The volume of 3 M `Ba(OH)^(2)` solution required to neutralize completely 120 mL of 1.5M `H_(3)PO_(4)` solution is :

To solve the problem of finding the volume of 3 M `Ba(OH)₂` solution required to neutralize 120 mL of 1.5 M `H₃PO₄`, we will follow these steps: ### Step 1: Determine the Normality of `H₃PO₄` The normality (N) of an acid is calculated using the formula: \[ N = \text{Basicity} \times \text{Molarity} \] For `H₃PO₄`, the basicity is 3 (since it can donate three protons). Given that the molarity is 1.5 M, we calculate: \[ N_{H₃PO₄} = 3 \times 1.5 = 4.5 \, \text{N} \] ### Step 2: Determine the Normality of `Ba(OH)₂` The normality of a base is calculated using the formula: \[ N = \text{Acidity} \times \text{Molarity} \] For `Ba(OH)₂`, the acidity is 2 (since it can donate two hydroxide ions).

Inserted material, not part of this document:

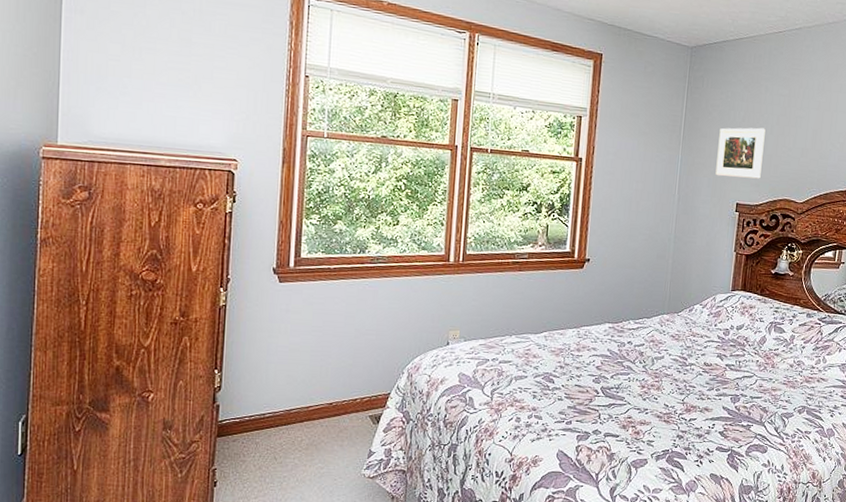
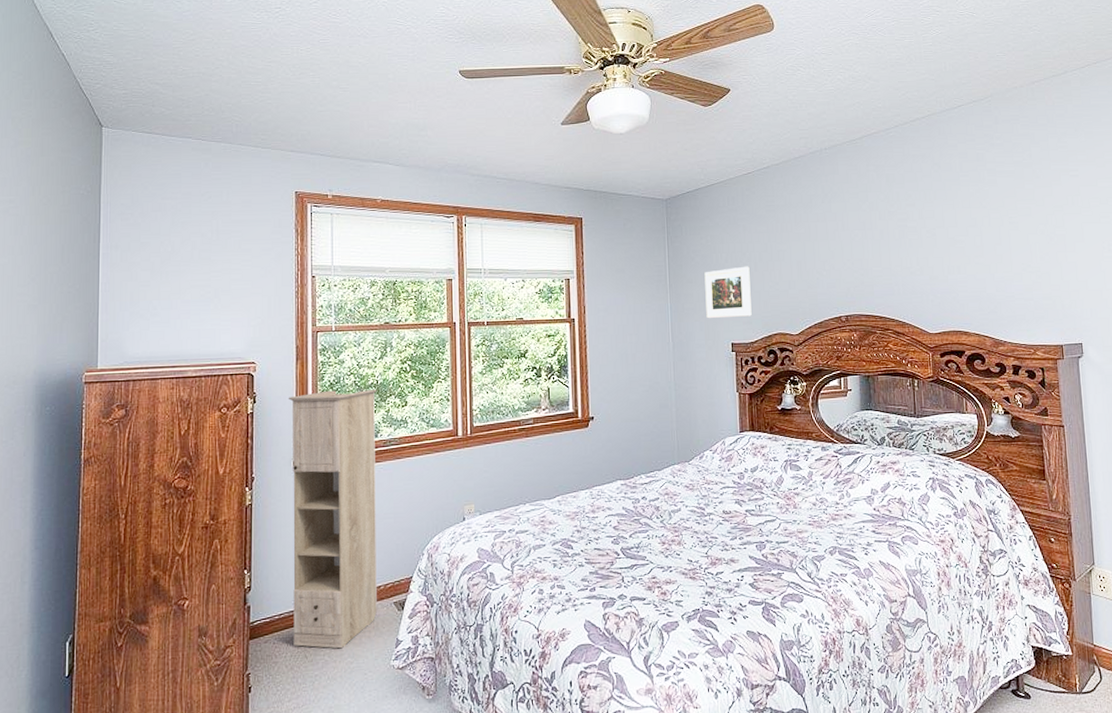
storage cabinet: none [263,199,368,454] -> present [288,390,377,649]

Given that the molarity is 3 M, we calculate: \[ N_{Ba(OH)₂} = 2 \times 3 = 6 \, \text{N} \] ### Step 3: Use the Neutralization Equation The neutralization reaction can be represented as: \[ N_1 V_1 = N_2 V_2 \] Where: - \( N_1 \) = Normality of `Ba(OH)₂` = 6 N - \( V_1 \) = Volume of `Ba(OH)₂` (unknown) - \( N_2 \) = Normality of `H₃PO₄` = 4.5 N - \( V_2 \) = Volume of `H₃PO₄` = 120 mL ### Step 4: Rearranging the Equation to Solve for \( V_1 \) We can rearrange the equation to find \( V_1 \): \[ V_1 = \frac{N_2 V_2}{N_1} \] ### Step 5: Substitute the Values Substituting the values we calculated: \[ V_1 = \frac{4.5 \, \text{N} \times 120 \, \text{mL}}{6 \, \text{N}} \] ### Step 6: Calculate \( V_1 \) Now, performing the calculation: \[ V_1 = \frac{540}{6} = 90 \, \text{mL} \] Thus, the volume of 3 M `Ba(OH)₂` solution required to neutralize completely 120 mL of 1.5 M `H₃PO₄` solution is **90 mL**. ---